### About this task
Report each line from the entries in which "kandungan" can be found.

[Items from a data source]
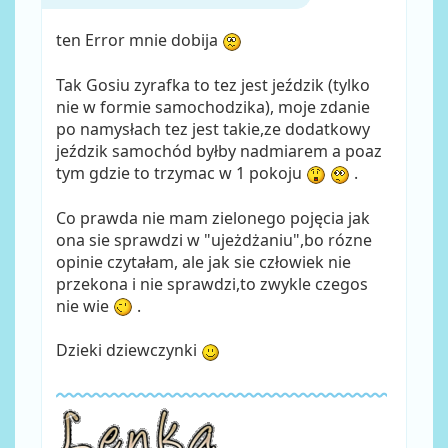
ten Error mnie dobija
Tak Gosiu zyrafka to tez jest jeździk (tylko
nie w formie samochodzika), moje zdanie
po namysłach tez jest takie,ze dodatkowy
jeździk samochód byłby nadmiarem a poaz
tym gdzie to trzymac w 1 pokoju
.
Co prawda nie mam zielonego pojęcia jak
ona sie sprawdzi w "ujeżdżaniu",bo rózne
opinie czytałam, ale jak sie człowiek nie
przekona i nie sprawdzi,to zwykle czegos
nie wie
.
Dzieki dziewczynki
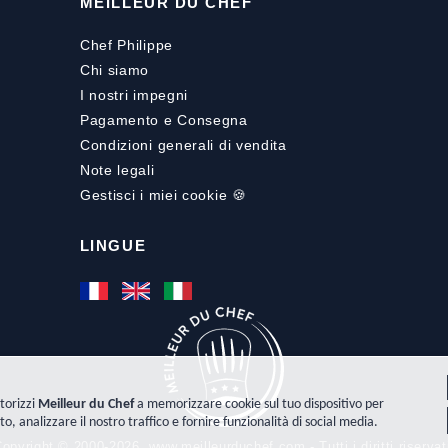
MEILLEUR DU CHEF
Chef Philippe
Chi siamo
I nostri impegni
Pagamento
e
Consegna
Condizioni generali di vendita
Note legali
Gestisci i miei cookie 🍪
LINGUE
torizzi
Meilleur du Chef
a memorizzare cookie sul tuo dispositivo per
to, analizzare il nostro traffico e fornire funzionalità di social media.
opyright © 2000-2026, www.meilleurduchef.com - Tutti i diritti riservat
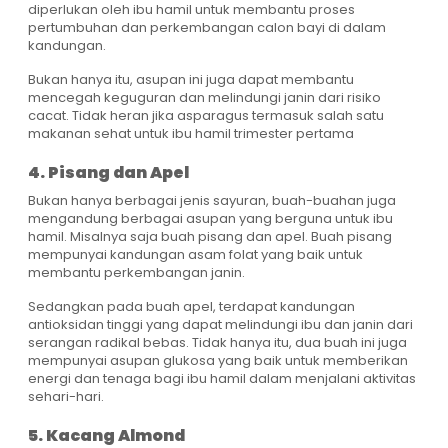
diperlukan oleh ibu hamil untuk membantu proses
pertumbuhan dan perkembangan calon bayi di dalam
kandungan.
Bukan hanya itu, asupan ini juga dapat membantu
mencegah keguguran dan melindungi janin dari risiko
cacat. Tidak heran jika asparagus termasuk salah satu
makanan sehat untuk ibu hamil trimester pertama
4. Pisang dan Apel
Bukan hanya berbagai jenis sayuran, buah-buahan juga
mengandung berbagai asupan yang berguna untuk ibu
hamil. Misalnya saja buah pisang dan apel. Buah pisang
mempunyai kandungan asam folat yang baik untuk
membantu perkembangan janin.
Sedangkan pada buah apel, terdapat kandungan
antioksidan tinggi yang dapat melindungi ibu dan janin dari
serangan radikal bebas. Tidak hanya itu, dua buah ini juga
mempunyai asupan glukosa yang baik untuk memberikan
energi dan tenaga bagi ibu hamil dalam menjalani aktivitas
sehari-hari.
5. Kacang Almond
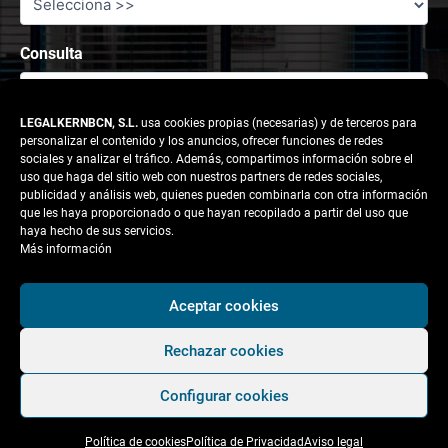
Consulta
LEGALKERNBCN, S.L.
usa cookies propias (necesarias) y de terceros para
personalizar el contenido y los anuncios, ofrecer funciones de redes
sociales y analizar el tráfico. Además, compartimos información sobre el
uso que haga del sitio web con nuestros partners de redes sociales,
publicidad y análisis web, quienes pueden combinarla con otra información
que les haya proporcionado o que hayan recopilado a partir del uso que
haya hecho de sus servicios.
Más información
Responsable tratamiento: legalkernbcn, S.L.
Aceptar cookies
Rechazar cookies
Finalidad:
Atender la solicitud del usuario.
Configurar cookies
Legitimación:
Consentimiento del interesado.
Política de cookies
Política de Privacidad
Aviso legal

### Reply to the task
kandungan.
mempunyai kandungan asam folat yang baik untuk
Sedangkan pada buah apel, terdapat kandungan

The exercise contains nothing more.